**Activity:**
From the first line to the last, write out the records exactly, leaving out images.

[Excerpts from a dataset]
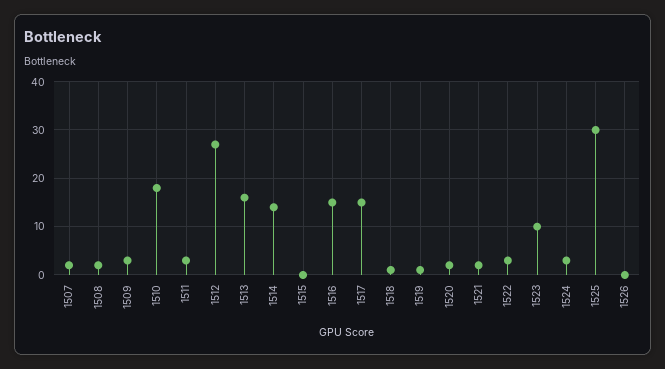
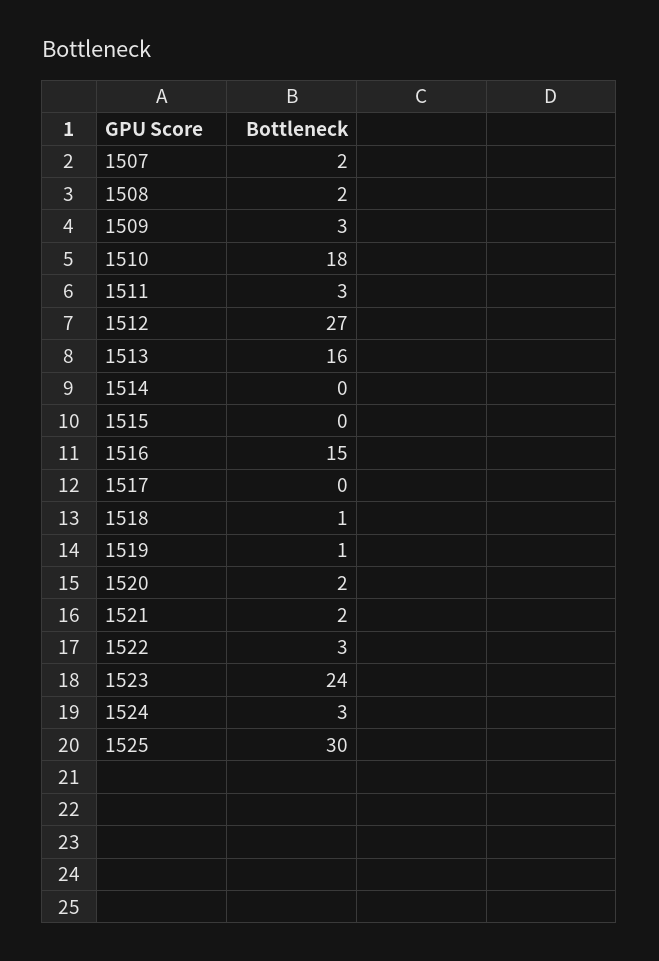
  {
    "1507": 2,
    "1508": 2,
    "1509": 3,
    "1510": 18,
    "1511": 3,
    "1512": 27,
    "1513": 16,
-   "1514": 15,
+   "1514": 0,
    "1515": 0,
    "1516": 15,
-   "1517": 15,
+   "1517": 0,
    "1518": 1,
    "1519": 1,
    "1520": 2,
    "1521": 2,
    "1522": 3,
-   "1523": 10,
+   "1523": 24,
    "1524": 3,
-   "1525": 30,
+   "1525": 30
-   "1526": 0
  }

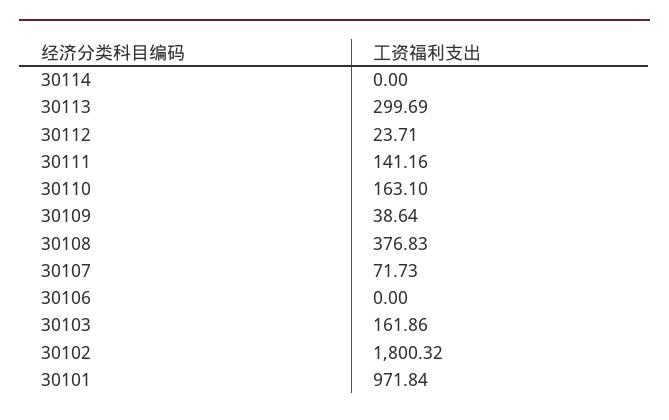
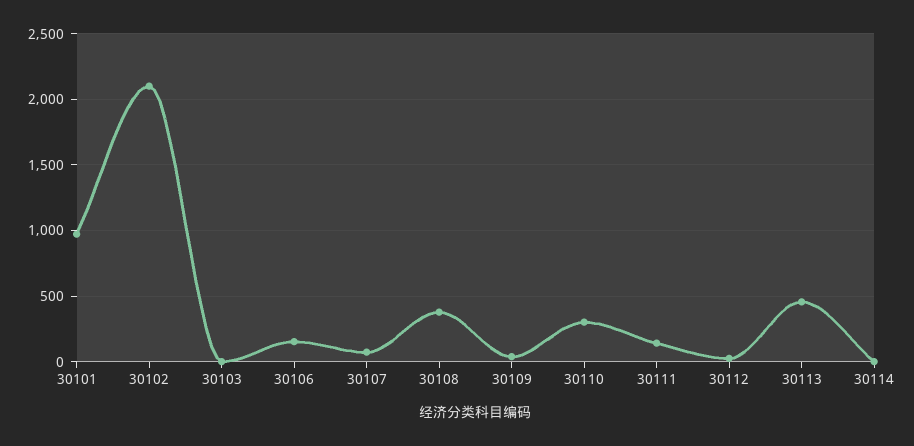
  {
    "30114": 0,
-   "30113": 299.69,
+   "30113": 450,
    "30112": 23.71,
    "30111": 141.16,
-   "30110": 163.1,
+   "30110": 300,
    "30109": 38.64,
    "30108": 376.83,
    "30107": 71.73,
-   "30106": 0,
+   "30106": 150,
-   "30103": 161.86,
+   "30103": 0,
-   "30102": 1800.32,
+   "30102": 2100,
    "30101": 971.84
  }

**Written reply:**
  {
    "1507": 2,
    "1508": 2,
    "1509": 3,
    "1510": 18,
    "1511": 3,
    "1512": 27,
    "1513": 16,
-   "1514": 15,
+   "1514": 0,
    "1515": 0,
    "1516": 15,
-   "1517": 15,
+   "1517": 0,
    "1518": 1,
    "1519": 1,
    "1520": 2,
    "1521": 2,
    "1522": 3,
-   "1523": 10,
+   "1523": 24,
    "1524": 3,
-   "1525": 30,
+   "1525": 30
-   "1526": 0
  }

  {
    "30114": 0,
-   "30113": 299.69,
+   "30113": 450,
    "30112": 23.71,
    "30111": 141.16,
-   "30110": 163.1,
+   "30110": 300,
    "30109": 38.64,
    "30108": 376.83,
    "30107": 71.73,
-   "30106": 0,
+   "30106": 150,
-   "30103": 161.86,
+   "30103": 0,
-   "30102": 1800.32,
+   "30102": 2100,
    "30101": 971.84
  }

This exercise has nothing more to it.